No setor de fruticultura, a retirada das tarifas que anteriormente giravam em torno de 10% deve aumentar a competitividade dos produtos brasileiros, uma vez que as frutas tropicais não competem diretamente com as produzidas na Europa. Luiz Roberto Barcelos, conselheiro da International Fresh Produce Association (IFPA), destaca que a fruticultura brasileira tem um grande potencial de expansão nas exportações para o mercado europeu.

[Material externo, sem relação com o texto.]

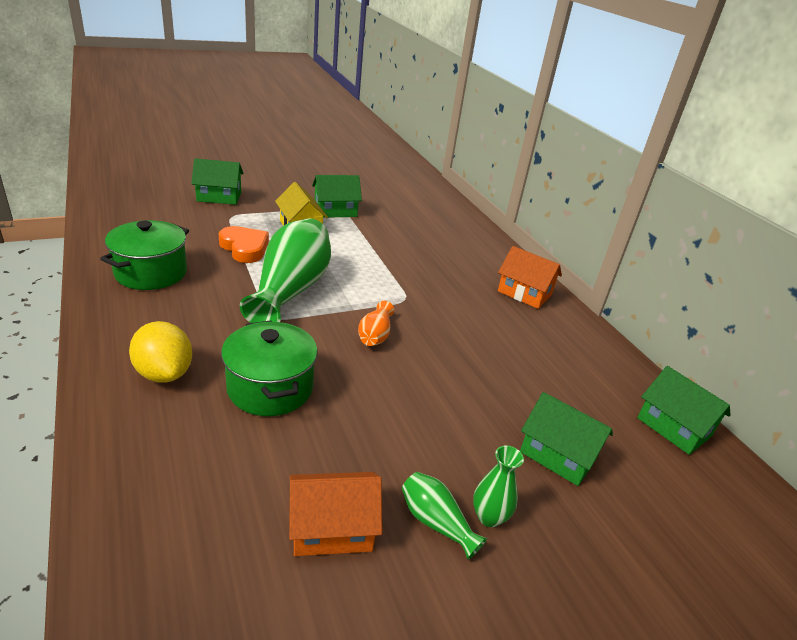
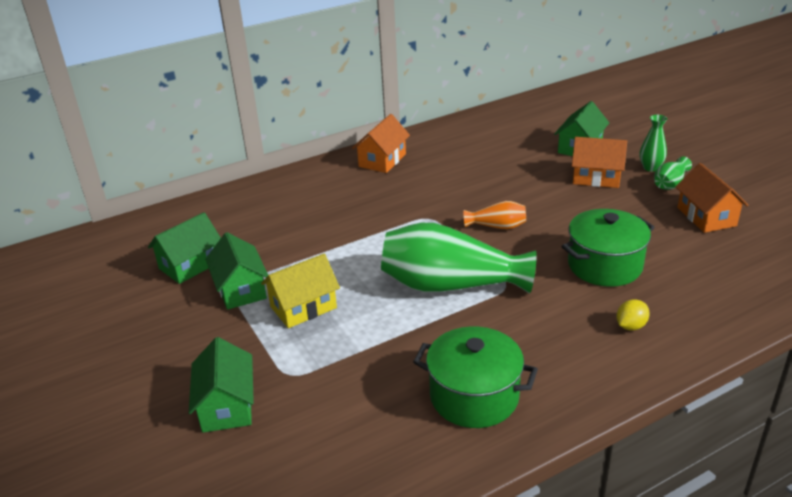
camera: 90 degrees left, 0 degrees up
(164, 373) = (630, 326): yellow lemon -> yellow lemon, size x0.55
(244, 248) = (377, 339): orange heart -> none
(467, 444) = (596, 177): none -> orange house
(673, 427) = (522, 111): green house -> green house (190, 265)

Implicações para o Setor de Máquinas e Equipamentos Agrícolas
Por outro lado, a indústria de máquinas agrícolas antecipa um aumento na concorrência, ao passo que o desembarque de produtos importados pode enfrentar barreiras. “Se não aprimorarmos o custo Brasil, a indústria local poderá perder mercado”, alerta Pedro Estêvão Bastos, presidente da Câmara Setorial de Máquinas e Implementos Agrícolas da Abimaq.
O Instituto Brasileiro de Olivicultura (Ibraoliva) afirma que o acordo não deverá impactar significativamente o preço do azeite de oliva importado, que já se encontra com alíquota zero. No setor de ovos, o acordo estabelece contingentes tarifários específicos que poderão ampliar as exportações de produtos com maior valor agregado, segundo a ABPA.
Impulsionando Setores como Etanol e Pesca
O acordo também cria cotas de importação de etanol, com uma cota isenta de tarifa de até 570,3 milhões de litros. Os setores de pesca, particularmente com a tilápia, deverão se beneficiar das tarifas eliminadas, permitindo que o Brasil se iguale a fornecedores que já possuem acordos semelhantes com a UE, como o Vietnã.
Na soja, a desoneração das alíquotas representa um avanço significativo para o acesso ao mercado europeu, enquanto no vinho, as salvaguardas bilaterais podem oferecer uma proteção adicional ao setor. No fim das contas, o acordo representa tanto oportunidades quanto desafios para o agronegócio brasileiro, que deve se preparar para um novo cenário no comércio internacional.